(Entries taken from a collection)
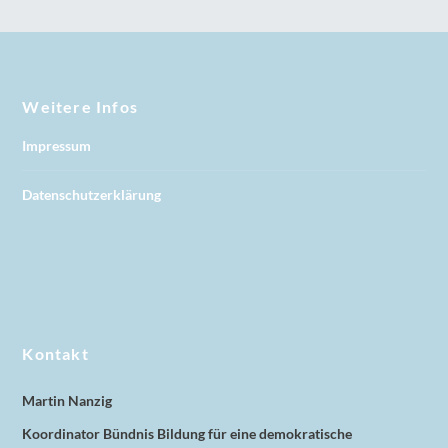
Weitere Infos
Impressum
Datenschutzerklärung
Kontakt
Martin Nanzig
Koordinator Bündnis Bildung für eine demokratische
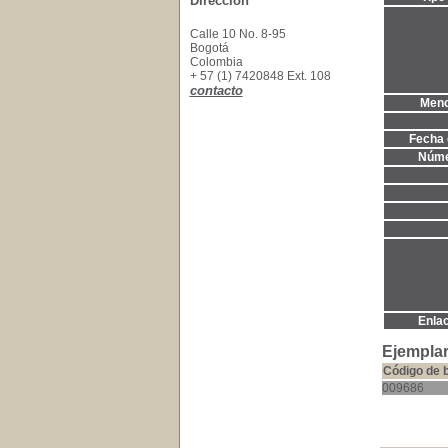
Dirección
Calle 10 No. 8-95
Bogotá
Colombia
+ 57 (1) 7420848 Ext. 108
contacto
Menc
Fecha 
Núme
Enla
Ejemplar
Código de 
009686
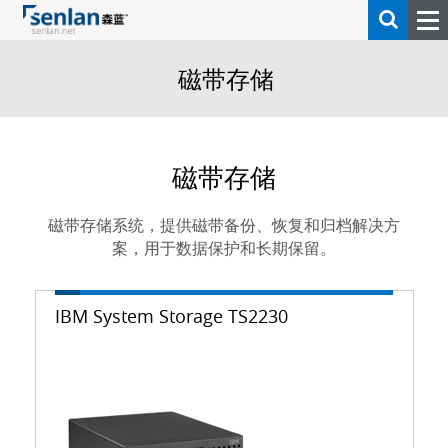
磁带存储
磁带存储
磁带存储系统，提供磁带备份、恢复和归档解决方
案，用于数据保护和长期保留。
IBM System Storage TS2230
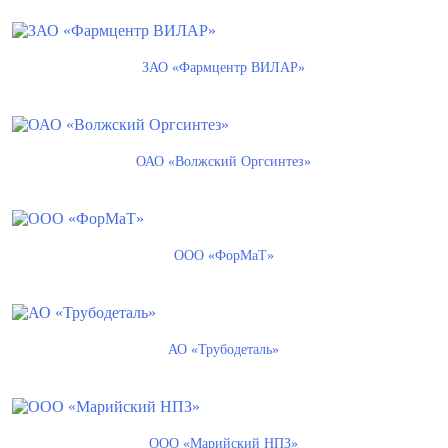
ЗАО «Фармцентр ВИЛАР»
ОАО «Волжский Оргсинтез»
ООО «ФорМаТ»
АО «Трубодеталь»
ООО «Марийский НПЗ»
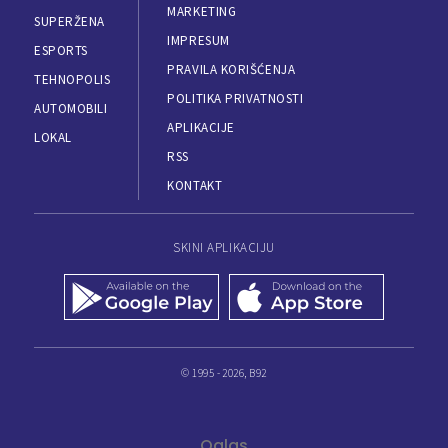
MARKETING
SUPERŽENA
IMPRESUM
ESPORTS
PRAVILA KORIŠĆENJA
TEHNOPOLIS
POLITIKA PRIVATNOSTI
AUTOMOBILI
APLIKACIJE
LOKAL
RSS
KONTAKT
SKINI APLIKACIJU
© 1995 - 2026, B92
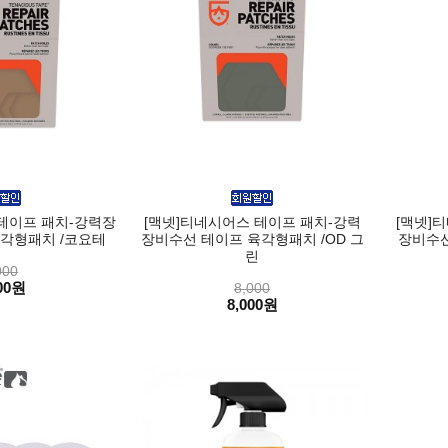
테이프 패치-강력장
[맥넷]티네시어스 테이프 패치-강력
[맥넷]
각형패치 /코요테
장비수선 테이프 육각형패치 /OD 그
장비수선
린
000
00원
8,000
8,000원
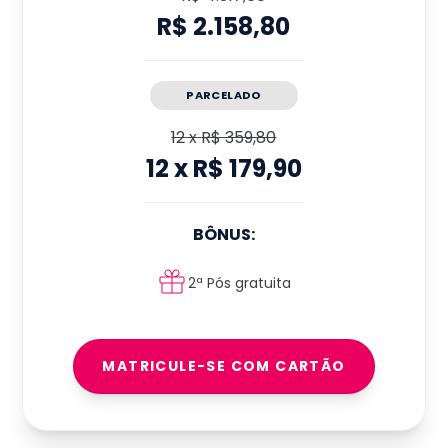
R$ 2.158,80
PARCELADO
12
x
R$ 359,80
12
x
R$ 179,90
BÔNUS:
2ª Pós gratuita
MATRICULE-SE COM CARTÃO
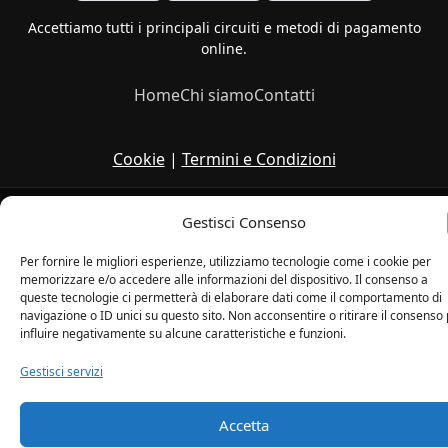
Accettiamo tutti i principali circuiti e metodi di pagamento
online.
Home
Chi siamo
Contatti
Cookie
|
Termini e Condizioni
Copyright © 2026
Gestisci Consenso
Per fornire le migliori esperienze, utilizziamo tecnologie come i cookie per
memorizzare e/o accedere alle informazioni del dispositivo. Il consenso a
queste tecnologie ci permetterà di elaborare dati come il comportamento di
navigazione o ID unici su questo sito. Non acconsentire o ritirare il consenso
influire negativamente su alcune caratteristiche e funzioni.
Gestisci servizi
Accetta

_Task to complete_
Search the records above for "Gestisci" and copy every line that has it.

_Task output_
Gestisci Consenso
Gestisci servizi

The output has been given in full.